Selon Jacques Saada (Brossard-La Prairie), le Canada a la «responsabilité morale» de ratifier le protocole. D'abord, parce qu'avec sa signature initiale, il s'était engagé à le faire, et ensuite, parce qu'il doit maintenant maintenir sa réputation de leader sur la scène mondiale lorsqu'il s'agit de prendre des décisions difficiles, comme pour les mines antipersonnel ou encore la Cour pénale internationale. «Plus on hésite à ratifier, plus on jette des doutes sur notre volonté.»
Depuis le début de l'année, l'adhésion du Canada au protocole de Kyoto fait l'objet de multiples hypothèses. Tantôt, les déclarations de M. Anderson laissent croire que c'est dans la poche, tantôt celles de son collègue aux Ressources naturelles, Herb Dhaliwal, laissent croire que le cabinet est divisé. «Il y a effectivement eu des messages contradictoires et c'est pour cela qu'on s'adresse directement au premier ministre, explique Bernard Patry, député de Pierrefonds-Dollard. Il est au-dessus de la mêlée de ses ministres. Si le premier ministre fait une annonce, ses ministres vont être obligés de suivre.»
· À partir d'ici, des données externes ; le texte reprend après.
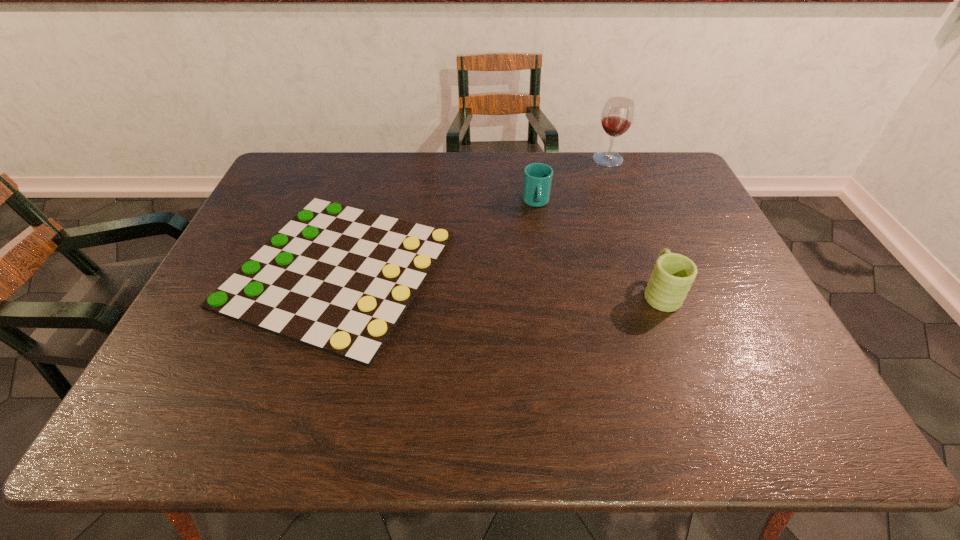
Where is `free space between the mug and the shortest object`? The width and height of the screenshot is (960, 540). free space between the mug and the shortest object is located at coordinates (499, 281).

You are a GUI agent. You are given a task and a screenshot of the screen. Output one action in this format:
    pyautogui.click(x=<x>, y=<y>)
    Task: Click on the empty location between the farthest object and the shortest object
    
    Given the screenshot: What is the action you would take?
    pyautogui.click(x=473, y=214)

The height and width of the screenshot is (540, 960). I want to click on vacant area that lies between the cup and the mug, so click(598, 247).

You are a GUI agent. You are given a task and a screenshot of the screen. Output one action in this format:
    pyautogui.click(x=<x>, y=<y>)
    Task: Click on the free space between the leftmost object and the mug
    The width and height of the screenshot is (960, 540).
    Given the screenshot: What is the action you would take?
    pyautogui.click(x=499, y=281)

The image size is (960, 540). Find the location of `free space between the cup and the mug`. free space between the cup and the mug is located at coordinates (598, 247).

At what (x,y) coordinates should I click in order to perform the action: click on free space between the checkerboard and the wineglass. Please return your answer as a coordinate pair (x, y). The height and width of the screenshot is (540, 960). Looking at the image, I should click on (473, 214).

Image resolution: width=960 pixels, height=540 pixels. I want to click on object that is the third closest to the tallest object, so click(x=338, y=279).

This screenshot has width=960, height=540. I want to click on the third closest object to the mug, so click(x=617, y=116).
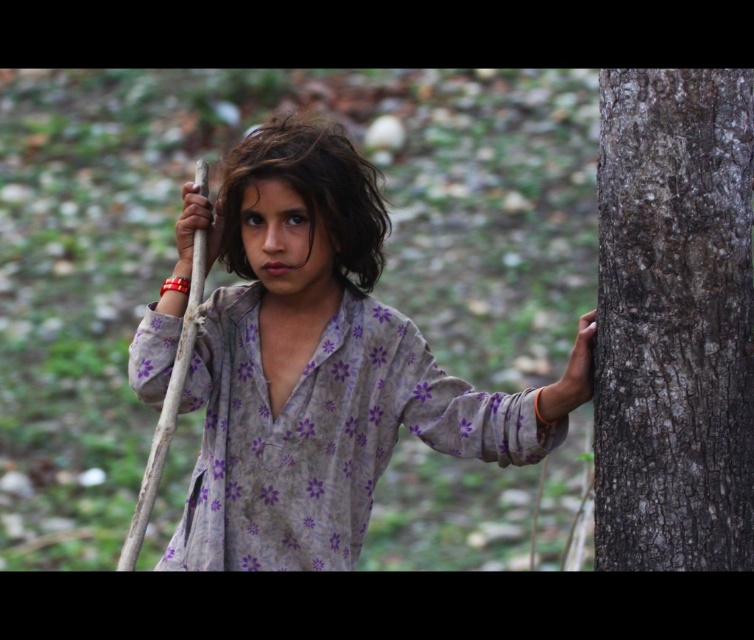
Question: Among these points, which one is nearest to the camera?

Choices:
 (A) (222, 522)
 (B) (694, 515)

Answer: (B)

Question: Is floral-patterned cloth at center below smooth gray bark at right?

Choices:
 (A) yes
 (B) no

Answer: (A)

Question: Does floral-patterned cloth at center have a greater width compared to smooth gray bark at right?

Choices:
 (A) no
 (B) yes

Answer: (B)

Question: Is floral-patterned cloth at center wider than smooth gray bark at right?

Choices:
 (A) no
 (B) yes

Answer: (B)

Question: Which of the following is the farthest from the observer?

Choices:
 (A) (713, 515)
 (B) (379, 468)

Answer: (B)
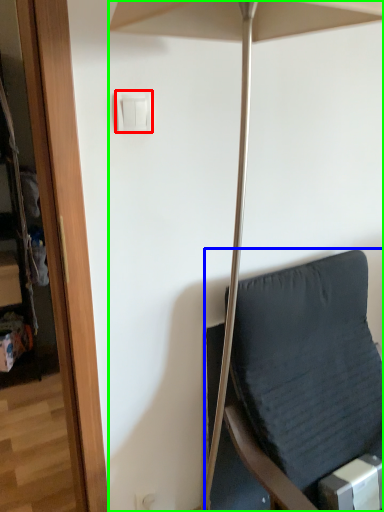
Question: Considering the real-world distances, which object is closest to light switch (highlighted by a red box)? furniture (highlighted by a blue box) or umbrella (highlighted by a green box).

Choices:
 (A) furniture
 (B) umbrella

Answer: (B)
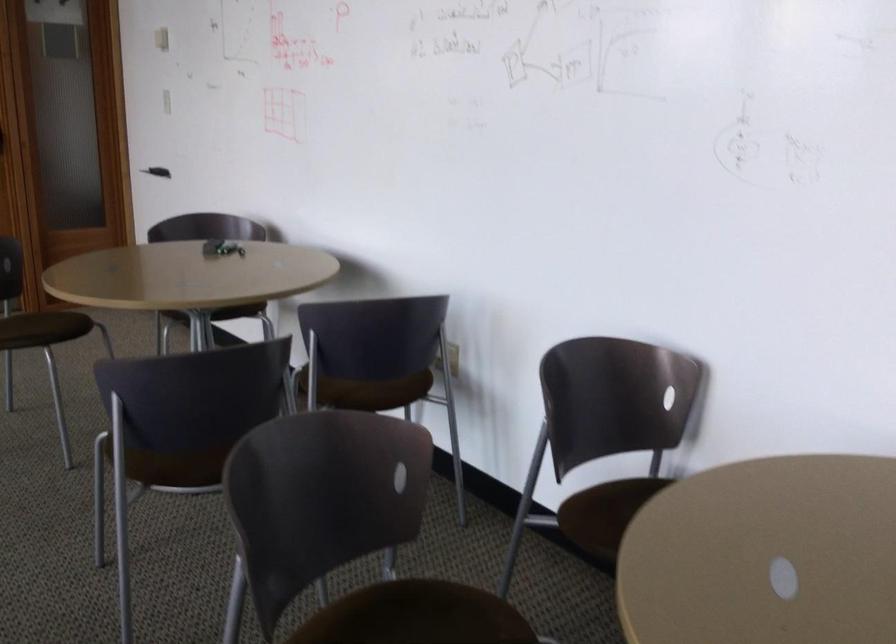
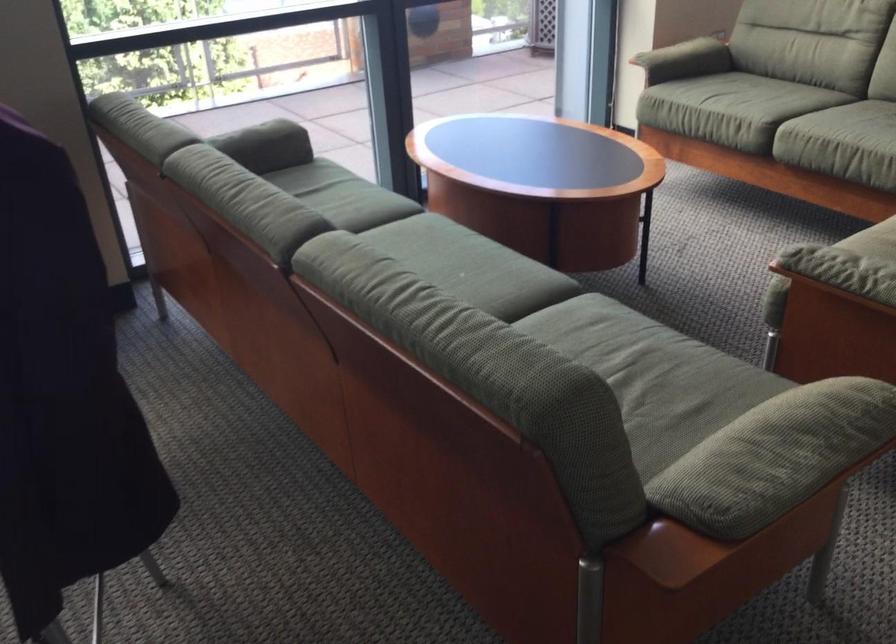
The first image is from the beginning of the video and the second image is from the end. How did the camera likely rotate when shooting the video?

The rotation direction of the camera is left-down.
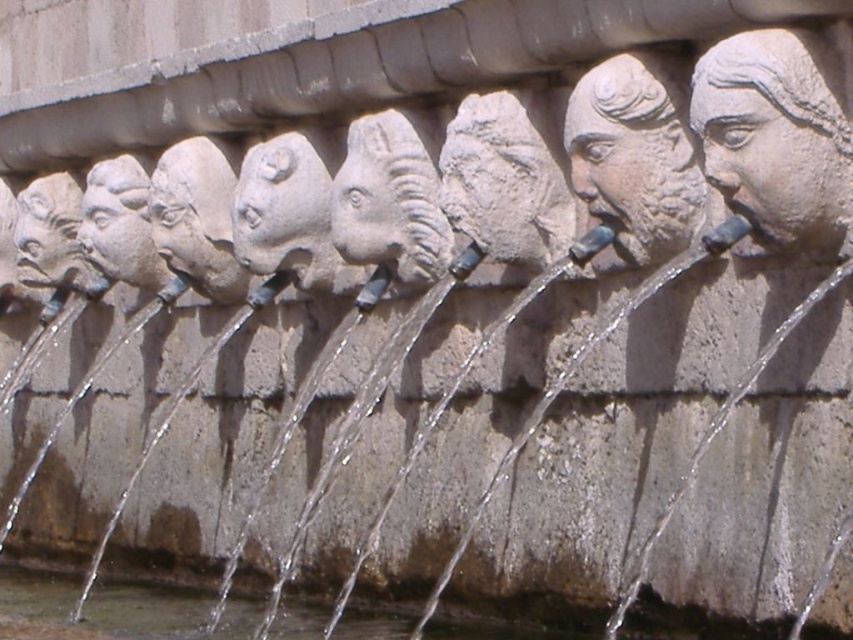
You are standing in front of the fountain and want to know which of the two faces, the stone textured face at center or the matte stone face at center, is shorter. Can you determine this based on their positions?

The stone textured face at center is not as tall as the matte stone face at center, so the stone textured face at center is shorter.

You are an architect designing a new fountain and want to ensure proper water flow between the stone textured face at center and the matte stone horse head at center. Which object is shorter and thus might require adjusting the water pressure to avoid overflow?

The stone textured face at center is not as tall as the matte stone horse head at center, so it might require adjusting the water pressure to avoid overflow since it is shorter.

You are designing a new water feature and want to ensure proper water flow between the stone textured face at center and the matte stone horse head at center. Which object should you adjust to allow more water to pass through without obstructing the flow?

The stone textured face at center has a lesser width compared to matte stone horse head at center. To allow more water to pass through, you should adjust the stone textured face at center by increasing its width to match or exceed that of the matte stone horse head at center.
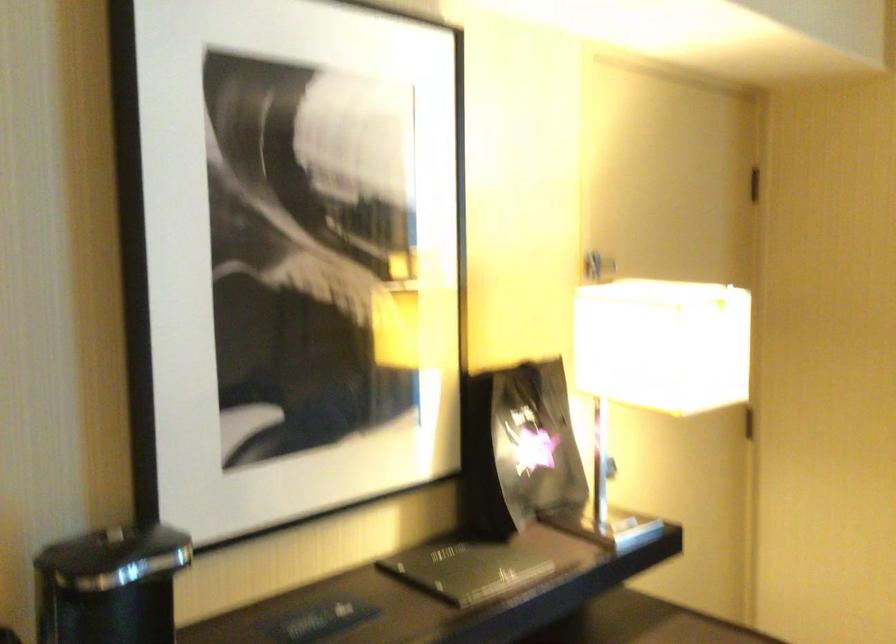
Guy St-Julien, qui représente le nord du Québec plus touché par le réchauffement de la planète, opine du chef. «Notre lettre, c'est pour dire aux ministres et au gouvernement qu'il faut s'aligner, avoir un message clair et précis.»
Quant à Liza Frulla, elle pense que le moment est bon pour Jean Chrétien de se lancer dans ce dossier, lui qui a annoncé sa retraite pour février 2004. «Il s'est donné 18 mois. Donc on peut prévoir un héritage. Et là, on sent une volonté de laisser un héritage au niveau environnemental et social.»